Quatre choses à savoir sur l’inédite crise politique italienne
L’Italie traverse une crise inédite pouvant déboucher sur une multitude de scénarios : le vote d’une motion de censure et une chute du gouvernement avec potentiellement des élections anticipées ou bien la formation d’un nouveau gouvernement, soit à coloration politique, soit de techniciens.
Quel a été le déclencheur de la crise ?
Le chef de la Ligue (extrême droite) Matteo Salvini a allumé la mèche et décidé le 8 août de briser son mariage de raison avec le Mouvement 5 Etoiles (M5S, antisystème), contracté 14 mois plus tôt.
« Allons tout de suite au Parlement pour prendre acte du fait qu’il n’y a plus de majorité et restituons rapidement la parole aux électeurs », a-t-il décrété dans un communiqué.
Il a expliqué sa décision par des disputes continuelles avec le M5S et l’opposition de ce parti aux grands chantiers d’infrastructures comme la ligne ferroviaire à grande vitesse Lyon-Turin.
Que s’est-il passé pendant le week-end ?
Dans les jours ayant suivi sa brusque annonce, fort de sondages lui accordant 36/38% des intentions de vote, Matteo Salvini s’est lancé dans un pressing sur les autres partis pour obtenir la démission du gouvernement de Giuseppe Conte et des législatives anticipées dès l’automne.
Mais pendant le week-end, à Rome, les discussions ont battu leur plein entre la myriade de partis italiens et le camp du non aux élections a commencé à se mobiliser.
Une sorte de front antiSalvini et « ses idées souverainistes » s’est mis en place.
L’ancien Premier ministre Matteo Renzi a proposé au M5S son soutien à un gouvernement qui adopterait la réduction programmée du nombre des parlementaires (de 345 sièges sur 630) et surtout le budget 2020, à présenter d’ici à la fin septembre, ce qui serait impossible en cas de scrutin à l’automne.
Est-ce qu’une chute du gouvernement est possible ?
Oui mais.
Le Sénat doit décider mardi soir, si et quand, il mettra au vote une motion de censure contre le gouvernement, susceptible de le faire tomber.
Matteo Salvini a renoué avec ses anciens alliés de Forza Italia (centre droit) de Silvio Berlusconi et de Frères d’Italie (ultra-droite) de Giorgia Meloni pour accélérer le mouvement. Ils réclament un vote de la censure dès mercredi. Mais ils sont minoritaires au Sénat car la Ligue n’avait remporté que 17% des suffrages aux législatives du printemps 2018 et ne dispose que de 58 sièges sur environ 320. Même en s’unissant à FI et FdI, elle n’a pas la majorité absolue.
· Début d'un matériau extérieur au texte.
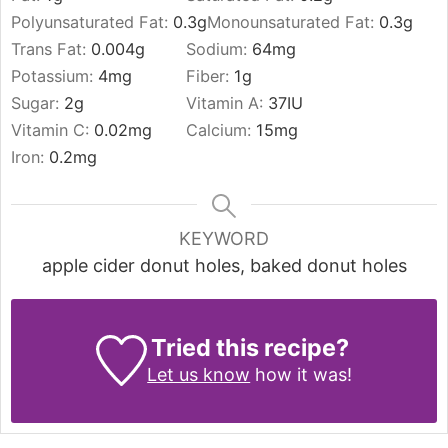
Polyunsaturated Fat:
0.3
g
Monounsaturated Fat:
0.3
g
Trans Fat:
0.004
g
Sodium:
64
mg
Potassium:
4
mg
Fiber:
1
g
Sugar:
2
g
Vitamin A:
37
IU
Vitamin C:
0.02
mg
Calcium:
15
mg
Iron:
0.2
mg
KEYWORD
apple cider donut holes, baked donut holes
Tried this recipe?
Let us know
how it was!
Matteo Salvini a menacé de retirer ses sept ministres du gouvernement pour accélérer sa chute, mais le Premier ministre Giuseppe Conte a déjà dit que cela ne le ferait pas démissionner et que la crise devait se dénouer au parlement.
Le front opposé aux élections est composé d’une armada hétéroclite, qui regroupe la plupart des parlementaires M5S ainsi que l’aile proche de Matteo Renzi du Parti démocrate (PD, centre gauche), avec l’appoint probable d’autres formations, soucieuses de ne pas perdre leurs sièges au parlement.
Ils ne veulent pas « faire le plaisir à Salvini » d’organiser un débat et un vote de censure contre le gouvernement et demandent simplement à M. Conte de faire « une communication le 20 août au Sénat ».
Reste que le chef du gouvernement ne pourra que constater la disparition de la coalition actuellement au pouvoir.
Est-ce que des élections anticipées à l’automne sont probables ?
Pas sûr.
Cette perspective semble s’éloigner et les spécialistes tablent plutôt sur la formation d’un nouveau gouvernement.
Pour le moment, toute une série d’hypothèses sont envisagées.
Un gouvernement Conte bis, essentiellement constitué de ministres du M5S, mais appuyé au parlement par l’aile pro-Renzi du PD et d’autres partis. Il pourrait être de courte durée : Matteo Renzi dit ne converger avec le M5S que pour réduire le nombre des parlementaires et chercher à éviter, grâce au budget, une hausse automatique de la TVA programmée pour début 2020.
Autre scénario : une personnalité respectée pourrait diriger un gouvernement également « politique », inscrit dans la durée – les spécialistes parlent de Raffaelle Cantone, un ancien juge anticorruption – sur la base d’un pacte de gouvernement entre le M5S et le PD, une éventualité évoquée par le patron du PD, Nicola Zingaretti.
A défaut, le président Sergio Mattarella qui reprendra la main dès la fin du gouvernement actuel, pourrait opter pour un gouvernement transitoire de ministres techniques uniquement occupés à voter le budget et à préparer de nouvelles élections.